A federal judge Wednesday blocked Anthem’s proposed merger with Cigna -- a move that appears to shut the door on what could have created the largest health insurance conglomerate in American history. The judge in the case said the merger -- which could have affected up to 53 million consumers -- would unduly reduce competition in the healthcare economy, according to Bloomberg.
"The antitrust laws are designed to protect competition, and the claimed efficiencies do not arise out of, or facilitate, competition," Judge Amy Berman Jackson wrote in the ruling.
The blocked deal was worth more than $50 billion.
The American Medical Association called the ruling "an important victory for consumers."
"The AMA agrees with Judge Jackson’s conclusion that Anthem’s strategy of gaining size to strong-arm physicians would not have benefited consumers," said the statement released by AMA president Andrew W. Gurman. "Instead, it would diminish prospects for innovation in health care delivery and payment."
Less than a year ago, the merger proposal was flying under the radar, generating little controversy or opposition. In June, however, an International Business Times investigation detailed how the Connecticut state regulator leading the national antitrust review of the merger had personal, financial and familial ties to Cigna.
That regulator, Connecticut Insurance Commissioner Katharine Wade, was appointed by Connecticut Gov. Dan Malloy -- as Malloy’s Democratic political groups received hundreds of thousands of dollars of campaign contributions from Anthem and Cigna. Wade, a former Cigna lobbyist, was leading the national regulatory review of the merger because Cigna is domiciled in Connecticut.

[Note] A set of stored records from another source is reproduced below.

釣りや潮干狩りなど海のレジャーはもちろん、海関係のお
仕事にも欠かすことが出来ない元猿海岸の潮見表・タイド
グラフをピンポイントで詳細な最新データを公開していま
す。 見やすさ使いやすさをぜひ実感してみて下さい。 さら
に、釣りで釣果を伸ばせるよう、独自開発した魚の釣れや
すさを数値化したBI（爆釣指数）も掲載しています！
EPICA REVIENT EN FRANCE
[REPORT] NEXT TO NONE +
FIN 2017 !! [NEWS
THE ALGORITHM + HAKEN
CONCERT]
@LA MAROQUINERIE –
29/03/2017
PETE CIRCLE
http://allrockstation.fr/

Cigna and Anthem lobbied extensively during the merger proceedings. Government documents obtained by IBT revealed that even while Malloy publicly pledged to remain impartial, his administration explicitly offered to help Cigna with the merger. As Cigna and Anthem campaign cash poured into the governor's political apparatus, Malloy also quietly signed legislation designed to help Wade keep insurance industry information concealed from the public.
The disclosures prompted bipartisan calls for recusal and a state ethics probe, while also drawing national attention to the deal’s potential healthcare implications for millions of Americans. The companies argued that the merger would generate cost savings that could be passed onto consumers. Critics charged that the merger could raise prices and limit medical options for consumers -- and that the regulatory review had been tainted by conflicts of interest.

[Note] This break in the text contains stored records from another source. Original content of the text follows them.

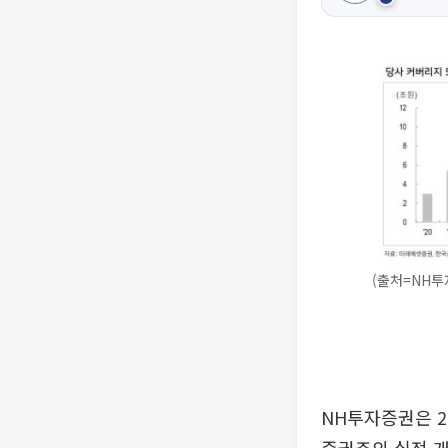
(출처=NH투
NH투자증권은 2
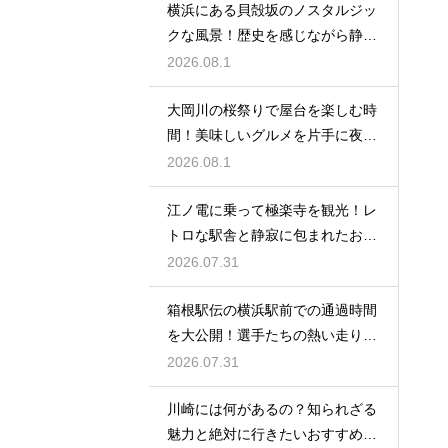
横浜にある貝殻坂のノスタルジッ
クな風景！歴史を感じながら静か
に散策する
2026.08.1
大岡川の桜祭りで屋台を楽しむ時
間！美味しいグルメを片手に夜桜
を満喫する
2026.08.1
江ノ電に乗って極楽寺を観光！レ
トロな駅舎と静寂に包まれたお寺
に癒される
2026.07.31
箱根駅伝の横浜駅前での通過時間
を大公開！選手たちの熱い走りを
沿道で応援
2026.07.31
川崎には何があるの？知られざる
魅力と絶対に行きたいおすすめ観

Amid the controversy in late June, Connecticut’s U.S. Senator, Richard Blumenthal, spearheaded federal lawmakers’ effort to pressure the Obama administration to try to block the merger. Soon after, the administration did exactly that, filing a lawsuit against the merger proposal and against a separate merger proposal by Aetna and Humana. Commissioner Wade ultimately recused herself from the proceedings.
Both mergers have now been blocked. It is not yet clear whether the companies will appeal the rulings.